In February, after successfully holding cancer with cannabis for several years, Perdomo says the disease began to attack areas of her body that had previously been spared, and she was hospitalized again.
“This fear at this exact time was the worst for my mental mind – not knowing if I would have the cannabis I need during this upcoming treatment is one of the most unjust things the state has done to me,” Perdomo wrote in a Facebook message from the hospital.
Damas says there are many cancer patients like Perdom who prefer cannabis to opioids.
“The traditional analgesia prescribed for these patients are opioids, so they come up with cannabis because it gives them a chance to relieve pain without fear of addiction and without side effects like allergic reactions, constipation, loss of focus, mental acuity,” he says. “It’s going to be hard for that person to reduce their pain to a control point when you limit their THC, and they’re going to have to consume them more and more.”
Forcing cannabis production companies to reduce THC levels will complicate cultivation because marijuana growing companies already have seeds in the soil that will eventually sprout plants with higher levels of THC that cannot be sold as a flower, reducing supply and potentially forcing people to move away from legal cannabis to illegal cannabis.
“It will cost twice as much as it costs now, and people are just starting to go black,” Damas predicts.

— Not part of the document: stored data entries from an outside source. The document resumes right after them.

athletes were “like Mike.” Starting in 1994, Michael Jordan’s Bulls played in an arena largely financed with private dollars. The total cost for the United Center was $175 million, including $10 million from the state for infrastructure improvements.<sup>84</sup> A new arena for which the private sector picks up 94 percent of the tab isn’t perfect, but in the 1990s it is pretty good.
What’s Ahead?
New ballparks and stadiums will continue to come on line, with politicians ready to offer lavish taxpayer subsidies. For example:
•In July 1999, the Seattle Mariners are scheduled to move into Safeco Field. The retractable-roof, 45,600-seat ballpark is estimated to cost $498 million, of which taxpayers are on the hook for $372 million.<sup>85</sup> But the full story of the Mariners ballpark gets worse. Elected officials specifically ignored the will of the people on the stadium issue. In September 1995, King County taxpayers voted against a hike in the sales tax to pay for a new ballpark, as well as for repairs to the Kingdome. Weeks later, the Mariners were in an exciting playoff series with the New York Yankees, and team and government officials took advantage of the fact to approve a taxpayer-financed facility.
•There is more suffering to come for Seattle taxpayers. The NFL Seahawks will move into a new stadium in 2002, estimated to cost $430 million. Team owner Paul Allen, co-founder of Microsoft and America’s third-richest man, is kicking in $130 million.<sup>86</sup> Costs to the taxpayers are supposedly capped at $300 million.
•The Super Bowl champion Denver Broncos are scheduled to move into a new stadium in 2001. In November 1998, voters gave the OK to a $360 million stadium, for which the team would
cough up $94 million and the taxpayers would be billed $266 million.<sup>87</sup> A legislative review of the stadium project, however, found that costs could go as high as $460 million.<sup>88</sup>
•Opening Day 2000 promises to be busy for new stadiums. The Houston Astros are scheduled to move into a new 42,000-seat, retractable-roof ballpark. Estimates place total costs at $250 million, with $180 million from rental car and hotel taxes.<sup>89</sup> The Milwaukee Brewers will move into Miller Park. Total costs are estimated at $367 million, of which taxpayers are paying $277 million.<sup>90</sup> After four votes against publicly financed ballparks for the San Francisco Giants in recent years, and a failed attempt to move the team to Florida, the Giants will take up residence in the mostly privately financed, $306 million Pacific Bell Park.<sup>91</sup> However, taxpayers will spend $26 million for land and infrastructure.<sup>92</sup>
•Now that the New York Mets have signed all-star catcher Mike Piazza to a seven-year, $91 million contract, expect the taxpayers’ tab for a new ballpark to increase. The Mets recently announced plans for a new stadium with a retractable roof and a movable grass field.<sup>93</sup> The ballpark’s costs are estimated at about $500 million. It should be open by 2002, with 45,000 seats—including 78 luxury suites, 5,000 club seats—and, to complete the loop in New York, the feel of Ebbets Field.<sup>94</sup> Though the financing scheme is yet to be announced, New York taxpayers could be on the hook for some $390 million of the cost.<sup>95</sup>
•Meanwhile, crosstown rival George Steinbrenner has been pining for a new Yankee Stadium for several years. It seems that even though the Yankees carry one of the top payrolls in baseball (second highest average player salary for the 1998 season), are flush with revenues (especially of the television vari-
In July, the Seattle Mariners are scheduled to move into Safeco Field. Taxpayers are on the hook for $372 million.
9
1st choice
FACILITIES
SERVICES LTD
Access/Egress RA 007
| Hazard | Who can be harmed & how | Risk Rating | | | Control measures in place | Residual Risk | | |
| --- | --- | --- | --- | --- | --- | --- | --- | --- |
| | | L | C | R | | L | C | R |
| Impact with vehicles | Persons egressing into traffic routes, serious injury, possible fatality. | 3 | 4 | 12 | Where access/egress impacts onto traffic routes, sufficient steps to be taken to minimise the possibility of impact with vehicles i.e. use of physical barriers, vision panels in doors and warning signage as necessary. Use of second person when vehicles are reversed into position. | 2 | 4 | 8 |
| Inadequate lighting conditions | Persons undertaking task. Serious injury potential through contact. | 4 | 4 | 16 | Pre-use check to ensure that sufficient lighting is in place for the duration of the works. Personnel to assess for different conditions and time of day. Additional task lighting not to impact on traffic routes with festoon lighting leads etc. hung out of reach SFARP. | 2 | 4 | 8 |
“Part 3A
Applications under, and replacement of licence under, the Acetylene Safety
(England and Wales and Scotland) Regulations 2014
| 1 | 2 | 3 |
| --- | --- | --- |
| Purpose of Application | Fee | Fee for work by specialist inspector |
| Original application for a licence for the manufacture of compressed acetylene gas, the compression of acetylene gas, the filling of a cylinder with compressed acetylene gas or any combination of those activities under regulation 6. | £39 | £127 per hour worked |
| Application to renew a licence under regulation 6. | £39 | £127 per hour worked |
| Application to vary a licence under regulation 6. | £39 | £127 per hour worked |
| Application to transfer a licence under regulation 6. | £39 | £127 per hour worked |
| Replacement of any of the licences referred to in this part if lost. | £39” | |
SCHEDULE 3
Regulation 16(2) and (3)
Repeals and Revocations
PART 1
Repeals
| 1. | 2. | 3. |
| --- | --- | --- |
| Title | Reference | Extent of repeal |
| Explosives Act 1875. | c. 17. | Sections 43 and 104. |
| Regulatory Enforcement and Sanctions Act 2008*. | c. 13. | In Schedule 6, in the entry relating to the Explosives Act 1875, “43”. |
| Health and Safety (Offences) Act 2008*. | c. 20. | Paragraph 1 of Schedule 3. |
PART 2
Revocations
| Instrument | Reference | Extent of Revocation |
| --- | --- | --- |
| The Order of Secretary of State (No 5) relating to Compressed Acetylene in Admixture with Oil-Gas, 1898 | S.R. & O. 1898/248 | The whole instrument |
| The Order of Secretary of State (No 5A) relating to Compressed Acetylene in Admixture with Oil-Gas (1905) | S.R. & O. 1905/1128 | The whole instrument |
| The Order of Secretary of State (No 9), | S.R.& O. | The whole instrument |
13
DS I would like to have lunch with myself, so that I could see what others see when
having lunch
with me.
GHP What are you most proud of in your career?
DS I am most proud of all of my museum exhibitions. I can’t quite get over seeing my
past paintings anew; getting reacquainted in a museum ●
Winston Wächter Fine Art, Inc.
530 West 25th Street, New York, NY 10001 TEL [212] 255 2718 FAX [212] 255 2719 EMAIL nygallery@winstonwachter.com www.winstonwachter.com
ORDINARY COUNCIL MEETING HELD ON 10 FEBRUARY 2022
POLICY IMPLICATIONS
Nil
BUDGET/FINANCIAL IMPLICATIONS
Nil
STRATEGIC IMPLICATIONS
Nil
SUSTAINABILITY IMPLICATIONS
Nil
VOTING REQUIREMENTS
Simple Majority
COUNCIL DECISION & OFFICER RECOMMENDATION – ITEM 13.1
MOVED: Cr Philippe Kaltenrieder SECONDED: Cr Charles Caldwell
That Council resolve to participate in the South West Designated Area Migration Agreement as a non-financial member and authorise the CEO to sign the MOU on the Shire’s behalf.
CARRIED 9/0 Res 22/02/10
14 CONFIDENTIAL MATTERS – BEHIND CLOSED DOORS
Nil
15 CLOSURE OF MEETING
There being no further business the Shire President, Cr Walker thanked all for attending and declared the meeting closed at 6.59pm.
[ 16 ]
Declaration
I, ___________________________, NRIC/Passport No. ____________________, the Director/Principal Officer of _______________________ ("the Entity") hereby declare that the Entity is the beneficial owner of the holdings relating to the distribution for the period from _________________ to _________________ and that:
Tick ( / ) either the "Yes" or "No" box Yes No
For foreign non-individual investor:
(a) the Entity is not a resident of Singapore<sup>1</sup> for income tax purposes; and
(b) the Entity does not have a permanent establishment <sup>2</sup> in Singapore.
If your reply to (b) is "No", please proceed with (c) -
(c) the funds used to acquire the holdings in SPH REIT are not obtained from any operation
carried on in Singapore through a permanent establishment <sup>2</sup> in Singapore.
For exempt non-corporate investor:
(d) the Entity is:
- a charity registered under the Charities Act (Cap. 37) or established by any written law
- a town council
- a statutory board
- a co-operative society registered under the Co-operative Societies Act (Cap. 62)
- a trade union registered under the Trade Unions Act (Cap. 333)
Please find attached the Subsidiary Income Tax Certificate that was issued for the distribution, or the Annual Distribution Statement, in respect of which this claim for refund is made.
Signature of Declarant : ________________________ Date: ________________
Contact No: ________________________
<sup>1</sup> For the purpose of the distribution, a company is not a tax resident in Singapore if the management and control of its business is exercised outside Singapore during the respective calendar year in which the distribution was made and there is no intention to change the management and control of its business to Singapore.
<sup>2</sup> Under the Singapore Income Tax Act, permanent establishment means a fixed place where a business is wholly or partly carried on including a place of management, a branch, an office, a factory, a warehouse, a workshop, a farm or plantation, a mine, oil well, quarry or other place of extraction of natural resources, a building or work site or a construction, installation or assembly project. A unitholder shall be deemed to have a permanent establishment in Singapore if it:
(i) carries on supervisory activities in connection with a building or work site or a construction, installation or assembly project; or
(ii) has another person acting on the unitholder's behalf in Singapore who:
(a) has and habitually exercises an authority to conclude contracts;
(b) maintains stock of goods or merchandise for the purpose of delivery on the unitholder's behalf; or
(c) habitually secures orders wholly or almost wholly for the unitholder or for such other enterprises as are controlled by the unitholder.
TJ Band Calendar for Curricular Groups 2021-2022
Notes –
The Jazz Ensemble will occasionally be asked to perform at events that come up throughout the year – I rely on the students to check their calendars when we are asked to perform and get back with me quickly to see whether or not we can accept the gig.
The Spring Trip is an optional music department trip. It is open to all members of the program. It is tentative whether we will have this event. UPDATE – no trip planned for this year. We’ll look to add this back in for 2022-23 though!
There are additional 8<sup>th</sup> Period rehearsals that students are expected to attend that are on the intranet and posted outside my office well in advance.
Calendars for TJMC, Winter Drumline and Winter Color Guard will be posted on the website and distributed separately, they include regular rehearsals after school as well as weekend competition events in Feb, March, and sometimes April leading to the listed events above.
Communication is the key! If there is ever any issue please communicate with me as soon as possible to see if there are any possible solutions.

Roach’s bill stuck in the house Committee on Health and Human Services, it should be adopted by the full House and Senate, and signed by Governor Ron DeSantis before it becomes law.
The governor told reporters this month that he did not “approve” the law, but said today’s cannabis contains “really bad things” compared to street weeds from 30 years ago – probably a reference to THC levels. In Florida, state regulations require cannabis companies to obtain and submit laboratory reports on their products to ensure they are contaminant-free and safe for human use.
Currently, most cannabis flowers sold in Florida range from 12 to 28 percent THC. From the 1960s to the 1980s, weeds typically contained less than 5 percent THC because they were wildly grown worldwide and smuggled into the United States. It wasn’t until growers in California began crossing strains in the 1970s that THC levels began to rise. The newly created strains were used to grow even stronger strains, resulting in those available today.
Even with rising THC levels, the greatest danger from cannabis consumption over the years has always been caught by the police. Marijuana generally does not result in an overdose, unlike legal prescription opioids that kill thousands of people each year.
Yet Roach has drawn a false equivalence between the state medical cannabis industry and the illegal pill mills that covered the state more than a decade ago.
“Our medical marijuana program is becoming a recreational drug use program operating under the guise of a medical marijuana program,” Roach argued during a subcommittee to approve home health services, according to WFSU. “And just like the opioid crisis, we saw it prescribed and we saw this drug being trafficked across state borders. We saw it end up in our high schools and be sold to children.”
Damas, a doctor who recommends marijuana to his patients, says the comparisons are harmful. He believes lawmakers in Florida need a more progressive approach to regulating the cannabis legal industry.
“The ban never worked,” he says. “The ban on alcohol was an absolute failure. The ban on marijuana – an absolute failure. The war on drugs – an absolute failure. So I think it’s time to start rethinking these draconian and manual policies and consider some advanced efforts and less regressive approaches.”